For even $k \geq 4$, the Eisenstein series
\begin{align*}
G_k(\tau) &= \sum_{(n, m)\in \mathbb{Z}^2} \frac{1}{(m + n\tau)^k}
\end{align*}
(omitting the term $(n, m) = (0, 0)$) is a modular form of weight $k$ for $\Gamma = SL_2(\mathbb{Z})$, and in fact the ring of modular forms of $\Gamma$ is just $\mathbb{C}[E_4, E_6]$. The usual proof involving rearranging the double series over $n$ and $m$, which fails to converge compactly for the case $k = 2$. Still, $G_2$ is reasonably close to a modular form; it satisfies $G_2(-1/\tau) = \tau^2 G_2(\tau) + \alpha \tau$ for some constant $\alpha\not = 0$, and the graded ring $M_* = \mathbb{C}[G_2, G_4, G_6]$ is closed under the operator $D \vert M_k = \frac{1}{2\pi i} \frac{d}{dq} + \beta k$ for some constant $\beta$.

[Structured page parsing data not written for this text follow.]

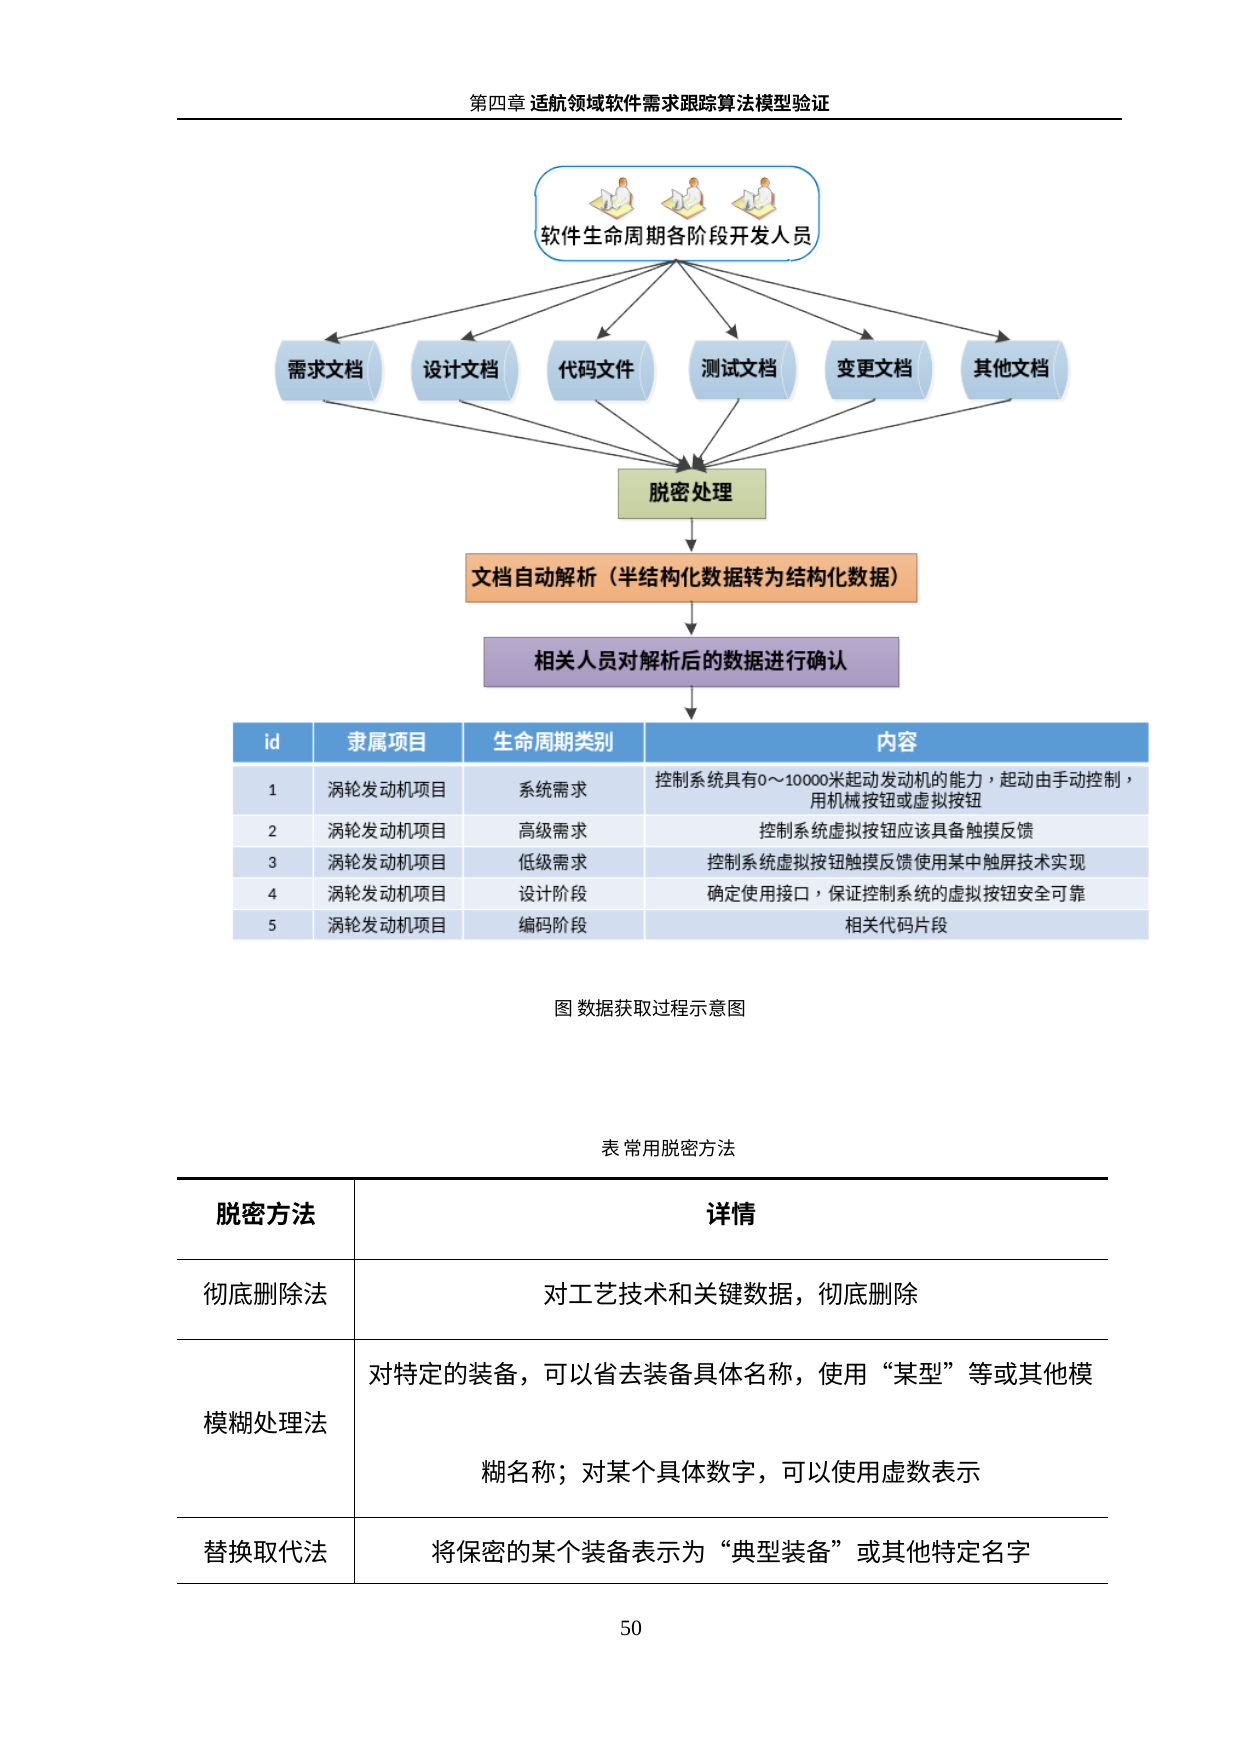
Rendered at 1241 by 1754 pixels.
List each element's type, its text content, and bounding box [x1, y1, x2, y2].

text 图 数据获取过程示意图 [177, 162, 1122, 1023]
table_cell 彻底删除法 [177, 1260, 354, 1339]
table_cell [355, 1518, 1107, 1583]
table_cell 模糊处理法 [177, 1340, 354, 1517]
table_header 详情 [355, 1180, 1107, 1259]
table_cell 对工艺技术和关键数据，彻底删除 [355, 1260, 1107, 1339]
table_cell 对特定的装备，可以省去装备具体名称，使用“某型”等或其他模糊名称；对某个具体数字，可以使用虚数表示 [355, 1340, 1107, 1517]
text 表 常用脱密方法 [177, 1131, 1122, 1163]
table_header 脱密方法 [177, 1180, 354, 1259]
table_cell 替换取代法 [177, 1518, 354, 1583]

All this is easy enough to prove directly, but is there some deeper reason why $G_2$ is a quasimodular form? That is, why is $G_2$ still very close to being a modular form despite the bad behavior of the series above for $k = 2$; or, conversely, why doesn't $\Gamma$ have any modular forms of weight $2$ despite having a reasonable candidate in $G_2$?
Best Answer
The only modular form for ${\rm SL}_2(\mathbf Z)$ of weight $2$ is $0$ because the orbit space for ${\rm SL}_2(\mathbf Z)$ acting on the upper half-plane is a sphere with one missing point and the sphere has genus $0$.

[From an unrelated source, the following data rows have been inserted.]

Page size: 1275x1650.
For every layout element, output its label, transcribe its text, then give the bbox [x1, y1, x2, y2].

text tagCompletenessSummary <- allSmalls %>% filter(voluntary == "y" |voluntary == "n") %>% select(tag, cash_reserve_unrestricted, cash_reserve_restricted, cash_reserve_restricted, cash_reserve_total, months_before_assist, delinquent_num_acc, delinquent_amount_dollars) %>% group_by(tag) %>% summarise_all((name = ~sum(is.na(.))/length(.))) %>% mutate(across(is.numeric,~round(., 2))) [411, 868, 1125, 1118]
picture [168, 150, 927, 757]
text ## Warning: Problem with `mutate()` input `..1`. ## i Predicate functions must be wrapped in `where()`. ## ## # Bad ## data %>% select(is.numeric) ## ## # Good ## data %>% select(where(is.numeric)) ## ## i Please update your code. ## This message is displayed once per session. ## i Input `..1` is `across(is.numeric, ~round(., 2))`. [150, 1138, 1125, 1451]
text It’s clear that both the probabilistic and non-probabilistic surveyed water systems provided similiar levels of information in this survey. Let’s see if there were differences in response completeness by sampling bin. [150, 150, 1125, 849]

For a congruence subgroup $\Gamma$ of ${\rm SL}_2(\mathbf Z)$ there is a notion of weight $k$ modular forms for this group, and the space of them is denoted $M_k(\Gamma)$. Without getting into the details, this is a finite-dimensional complex vector space and it has a dimension formula that you can find in Theorem 36 here. Taking $k = 2$, it turns out that $\dim(M_2(\Gamma)) = g-1+C$, where $g$ is the genus of the modular curve $X(\Gamma)$ and $C$ is the number of cusps of $X(\Gamma)$. When $\Gamma = {\rm SL}_2(\mathbf Z)$, $X(\Gamma)$ is a sphere, which has genus $g = 0$, and there is one cusp, so $C = 1$. Thus $M_2({\rm SL}_2(\mathbf Z))$ has dimension $0-1+1 = 0$, so $M_2({\rm SL}_2(\mathbf Z)) = \{0\}$.
For prime $p$, $X_0(p)$ has $2$ cusps, so $\dim(M_2(\Gamma_0(p))) = g-1+C = g+1$, so $M_2(\Gamma_0(p))$ is not $\{0\}$. As pointed out on the MSE page here, $E_2(\tau)- pE_2(p\tau) \in M_2(\Gamma_0(p))$ with constant term $(p-1)/24$ in its $q$-expansion, so that's a nonzero example of weight $2$ for $\Gamma_0(p)$. For $p = 2, 3, 5$, and $7$, $X_0(p)$ has genus $0$, so $M_2(\Gamma_0(p))$ consists of scalar multiples of $E_2(\tau) - pE_2(p\tau)$. The curve $X_0(11)$ has genus $1$, so $M_2(\Gamma_0(11))$ has dimension $g+1=2$. A cuspidal weight $2$ modular form for $\Gamma_0(11)$ is on the same MSE page mentioned above.